GVWR, GAWR, GCWR, SCWR, GVW, GTW, GAW, GCW, TWR, TLR AND VLR
Now your on you're own as to what they mean cause I's a still working on the A's let alone be a gettin' this far down the alfibit
Now I knowed this is another of them 3 and 4 letter animalgrams like I just got done unconfusing you on, but this one ain't about weights. Unless I suposse you are talking about weights to get checked in once yor at one of these here KOA's. Course I ain't had no experience stayin' at these Krappy Overnite Accomodations places as lots of our feller traveleres likes to refer to them, but there's lots that say stayin' their is very rewardin'. I might just have to check one out, especially since all of my experience with rewards were what the Judge said when I got my degree. Which was that if'n the sheriff hadn't a catched me right off, somebody would have collected a reward when they finally found me. Guess I should stay at one and bring you up to date on what rewards they is a payin' and fer what.

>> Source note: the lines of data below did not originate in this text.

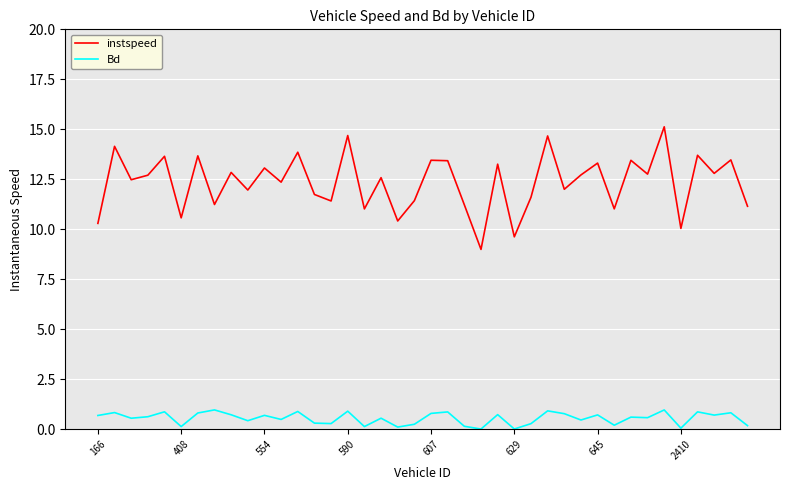

What are all the series names shown in the legend?

instspeed, Bd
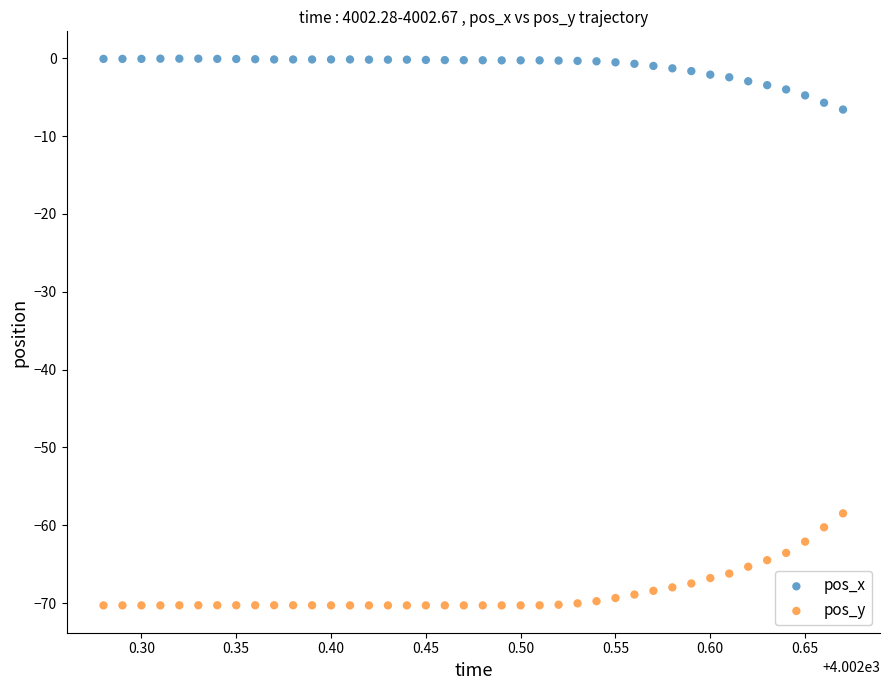

Which series has the largest Y range (max minus min)?

pos_y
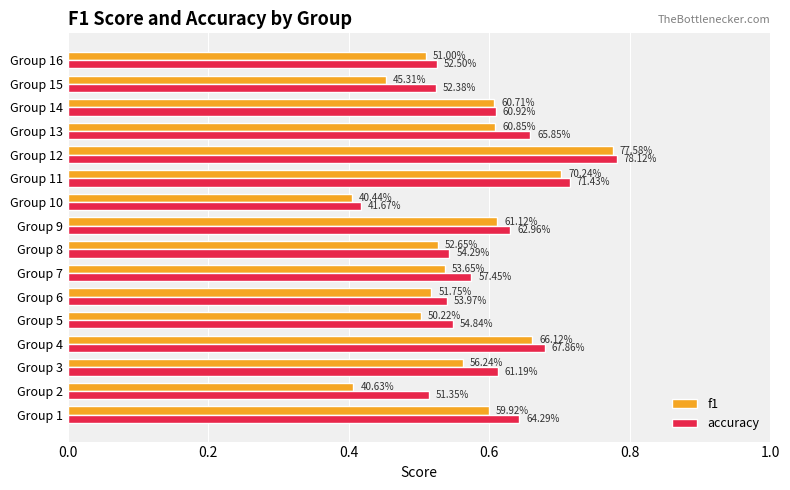

What position from the right is 0.4?

14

If they's big enough rewards we just might want to set a spell and build our savin's back up.
As I best understand it, this is the term for a mobile, mobile home on a bus-type chassis by them folks that paid more dollars for that money pit than they should'a. Then they makes sure theirs some fancy nameplate on it that implies they's a heap better than we'uns is. Now since I don't exactly run in them circles, especially since Ol' 5th Wheel usually hardly ever runs at all, leastaways when I want it to, I don't rightly know if that statement about them puttin' on airs is true or not. I do know that if they knows where to get parts for this pile of junk we call home, I'd a be right in there amongst 'em just a tellin' 'em all how nice their Motor Coach was and that they must be right smart folks.